Towards Uncovering the Regulatory and Functional Complexity of the Mammalian Transcriptome
When: May. 4th, 2022 12:00 pm - 1:00 pm
To Know
Organizer:
Frederick Faculty Seminar Series
About this Class
Presenter:
Thomas Gonatopoulos-Pournatzis, Ph.D.
Stadtman Investigator
NIH Distinguished Scholar Head
Functional Transcriptomics Section
RNA Biology
Laboratory NCI-Frederick
Dr. Gonatopoulos-Pournatzis studies the regulatory pathways and functional roles of alternative splicing and other pre-mRNA processing events in mammalian cells. Towards this, he has developed several CRISPR-based screening platforms which are coupled to high-throughput phenotyping and enable systematic exploration of the regulatory and functional complexity of pre-mRNA processing. Dr.
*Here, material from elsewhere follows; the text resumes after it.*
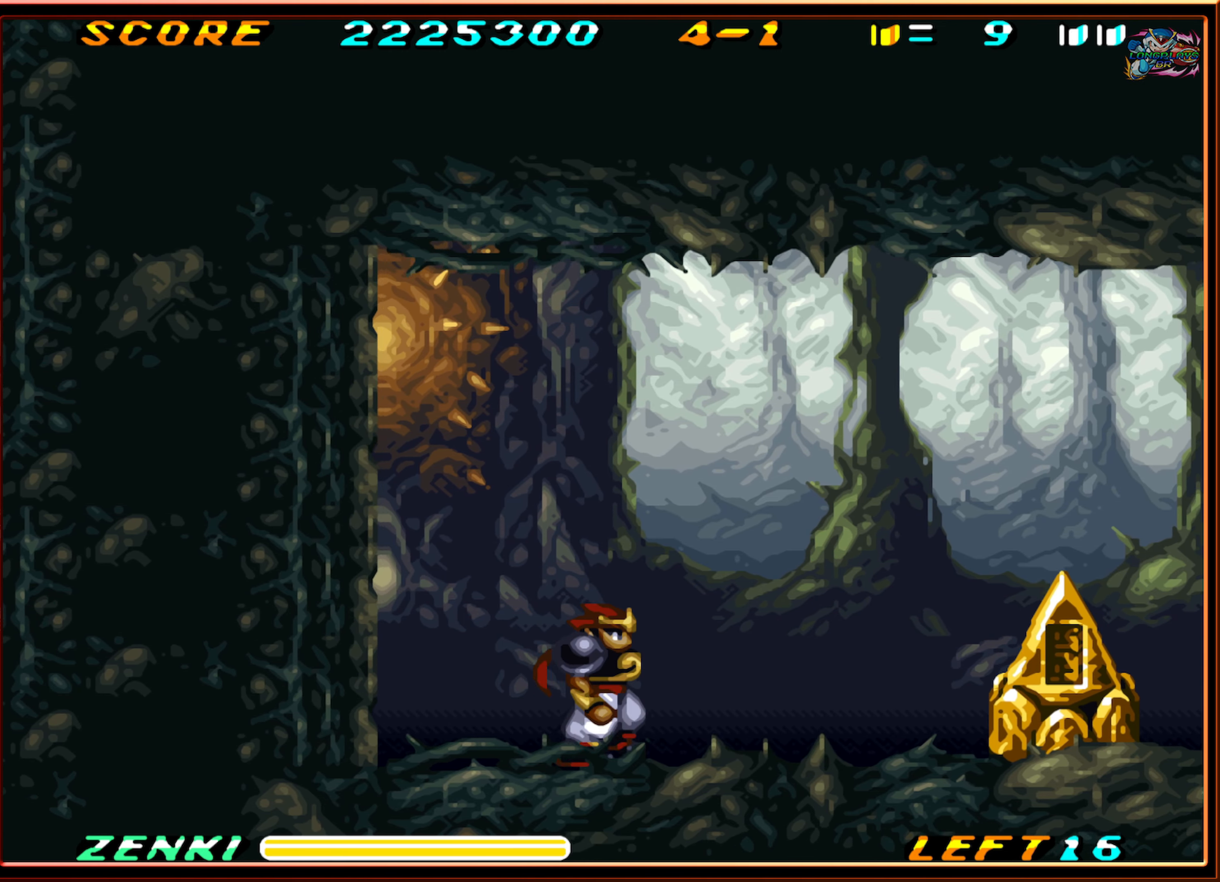
{"buttons": ["DPAD_RIGHT"], "events": []}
Gonatopoulos-Pournatzis’ team combines these functional genomics tools with molecular and biochemical approaches as well as animal models to identify alternative exons and other genetic segments that underlie phenotypes related to normal physiology and disease states. The long-term goal of his research is to contribute to the functional annotation of all exons in the human genome and to map the gene regulatory networks that underlie the complexity of the mammalian transcriptome.